Published in final edited form as: Clin Exp Allergy. 2016 Feb;46(2):317–328. doi: 10.1111/cea.12612

Figure 1. EGFR signaling, protease/TACE activity, and p38 MAPK signaling are required for GMCSF production by HBEC stimulated with HDM.

Figure 1

HBEC were stimulated with (A) equimolar concentrations (72 nM) of TGFα, EGF, HB-EGF, and AREG; (B) HDM (10, 25, or 100 μg dry weight); (C) HDM (100 μg) with or without EGFR inhibitors Erlotinib (0.1 μM [+] or 0.25 μM [++]) or AG1478 (0.25 μM [+] or 0.5 μM [++]); (D) HDM (100 μg) with or without the protease inhibitor GM6001 (20μM) or the TACE inhibitor TAPI-1 (20 μM); (E) HDM (100 μg) with or without the p38 inhibitor SB202190 (2 μM [+] or 5 μM [++]); (F) HDM (100 μg) with or without neutralizing antibodies to AREG (0.3 μg/mL [+] or 1 μg/mL [++]).
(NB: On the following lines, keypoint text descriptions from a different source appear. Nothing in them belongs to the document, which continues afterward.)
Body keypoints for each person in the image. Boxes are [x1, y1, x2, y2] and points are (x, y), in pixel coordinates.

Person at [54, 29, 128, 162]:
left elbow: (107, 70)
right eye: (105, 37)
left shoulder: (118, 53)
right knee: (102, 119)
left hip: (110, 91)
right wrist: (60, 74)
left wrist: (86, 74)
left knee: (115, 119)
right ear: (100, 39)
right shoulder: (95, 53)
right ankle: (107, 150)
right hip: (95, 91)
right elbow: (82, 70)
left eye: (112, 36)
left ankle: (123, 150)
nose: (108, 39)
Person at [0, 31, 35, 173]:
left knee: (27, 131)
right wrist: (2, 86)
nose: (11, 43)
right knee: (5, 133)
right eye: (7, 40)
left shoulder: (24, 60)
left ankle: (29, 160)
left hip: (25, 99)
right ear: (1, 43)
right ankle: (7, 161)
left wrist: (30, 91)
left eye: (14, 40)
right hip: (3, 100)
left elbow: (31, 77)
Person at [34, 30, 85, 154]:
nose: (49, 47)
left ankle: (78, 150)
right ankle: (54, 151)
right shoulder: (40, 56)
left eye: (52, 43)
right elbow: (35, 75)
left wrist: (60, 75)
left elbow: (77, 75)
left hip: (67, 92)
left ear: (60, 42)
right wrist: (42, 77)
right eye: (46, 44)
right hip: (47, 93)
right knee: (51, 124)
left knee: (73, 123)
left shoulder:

GMCSF was measured in the media by ELISA 24 hours after stimulation (A-F), and statistical significance was determined by comparing samples to the medium only group (* p<0.05, ** p<0.01, *** p<0.001) or compared to the HDM stimulated group (^^^ p<0.001); n=2 (two independent experiments, each performed in triplicate) for each group in (A-F).